#### WORK TO DO
Extend the critique of the C language's design flaws past its final sentence, matching its sarcastic voice and its pattern of short dashed-underline headings.

#### EXTRACT PROVIDED
#####

Functions which encourage buffer overflows
------------------------------------------

* gets()
* strcat()
* strcpy()
* sprintf()
* vsprintf()
* bcopy()
* scanf()
* fscanf()
* sscanf()
* getwd()
* getopt()
* realpath()
* getpass()

The list goes on and on and on. Need I say more? Well, yes I do.

You see, even if you're not writing any memory you can still access
memory you're not supposed to. C can't be bothered to keep track of the
ends of strings; the end of a string is indicated by a null '\0'
character. All fine, right? Well, some functions in your C library,
such as strlen(), perhaps, will just run off the end of a 'string' if
it doesn't have a null in it. What if you're using a binary string?
Careless programming this may be, but we all make mistakes and so the
language authors have to take some responsibility for being so
intolerant.

No builtin boolean type
-----------------------

If you don't believe me, just watch:

$ cat > test.c
int main(void)
{
bool b;
return 0;
}

$ gcc -ansi -pedantic -Wall -W test.c
test.c: In function 'main':
test.c:3: 'bool' undeclared (first use in this function)

Not until the 1999 ISO C standard were we finally able to use 'bool' as
a data type. But guess what? It's implemented as a macro and one
actually has to include a header file to be able to use it!

High-level or low-level?
------------------------

On the one hand, we have the fact that there is no string type and
little automatic memory management, implying a low-level language. On
the other hand, we have a mass of library functions, a preprocessor and
a plethora of other things which imply a high-level language. C tries
to be both, and as a result spreads itself too thinly.

The great thing about this is that when C is lacking a genuinely useful
feature, such as reasonably strong data typing, the excuse "C's a
low-level language" can always be used, functioning as a perfect
'reason' for C to remain unhelpfully and fatally sparse.

The original intention for C was for it to be a portable assembly
language for writing UNIX. Unfortunately, from its very inception C has
had extra things packed into it which make it fail as an assembly
language. Its kludgy strings are a good example. If it were at least
portable these failings might be forgivable, but C is not portable.

#####

#### RAW DATA
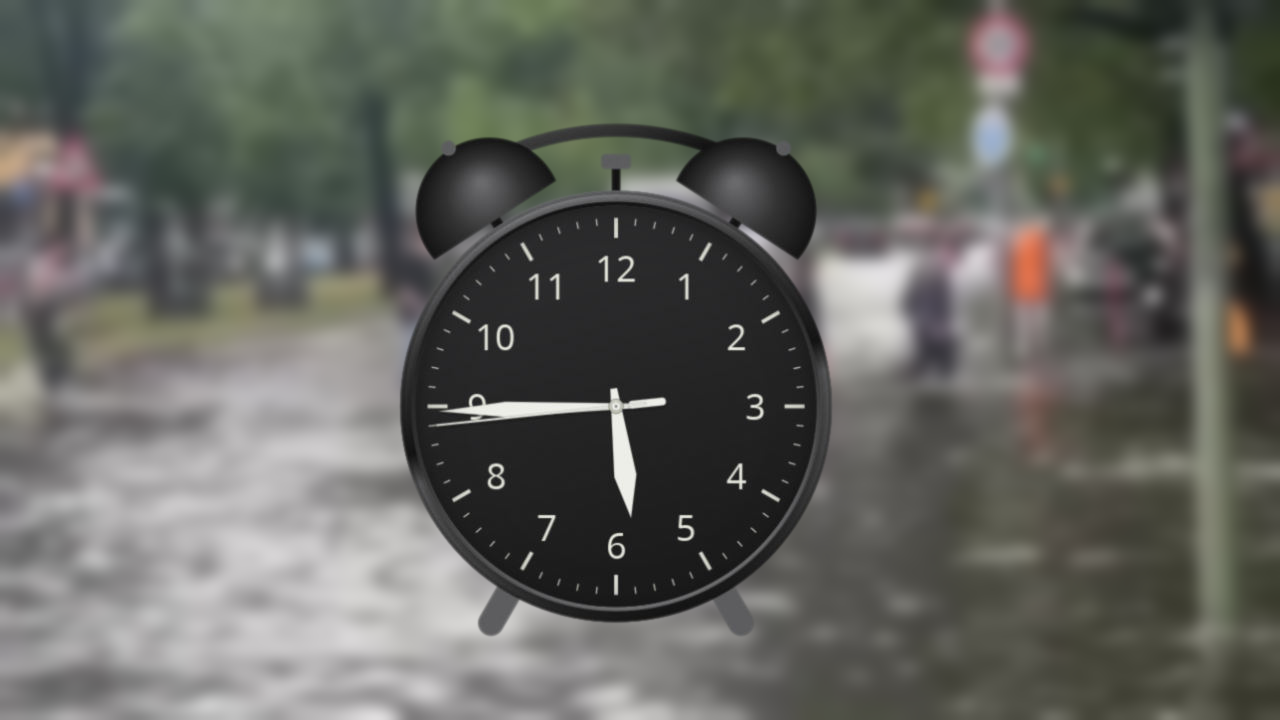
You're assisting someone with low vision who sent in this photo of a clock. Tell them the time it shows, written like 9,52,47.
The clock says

#####

#### RESULT OF THE TASK
Integer overflow without warning
--------------------------------

Self explanatory. One minute you have a fifteen digit number, then try
to double or triple it and - boom - its value is suddenly
-234891234890892 or something similar. Stupid, stupid, stupid. How hard
would it have been to give a warning or overflow error or even just
reset the variable to zero?

This is widely known as bad practice. Most competent developers
acknowledge that silently ignoring an error is a bad attitude to have;
this is especially true for such a commonly used language as C.

Portability?!
-------------

Please. There are at least four official specifications of C I could
name from the top of my head and no compiler has properly implemented
all of them. They conflict, and they grow and grow. The problem isn't
subsiding; it's increasing each day. New compilers and libraries are
developed and proprietary extensions are being developed. GNU C isn't
the same as ANSI C isn't the same as K&R C isn't the same as Microsoft
C isn't the same as POSIX C. C isn't portable; all kinds of machine
architectures are totally different, and C can't properly adapt because
it's so muttonheaded. It's trapped in The Unix Paradigm.

If it weren't for the C preprocessor, then it would be virtually
impossible to get C to run on multiple families of processor hardware,
or even just slightly differing operating systems. A programming
language should not require a C preprocessor so that it can run on both
FreeBSD, Linux or Windows without failing to compile.

C is unable to adapt to new conditions for the sake of "backward
compatibility", throwing away the opportunity to get rid of stupid,
utterly useless and downright dangerous functions for a nonexistent
goal. And yet C is growing new tentacles and unnecessary features
because of idiots who think adding seven new functions to their C
library will make life easier. It does not.

Even the C89 and C99 standards conflict with each other in ridiculous
ways. Can you use the long long type or can't you? Is a certain
constant defined by a preprocessor macro hidden deep, deep inside my C
library? Is using a function in this particular way going to be
undefined, or acceptable? What do you mean, getch() isn't a proper
function but getc() and getchar() are?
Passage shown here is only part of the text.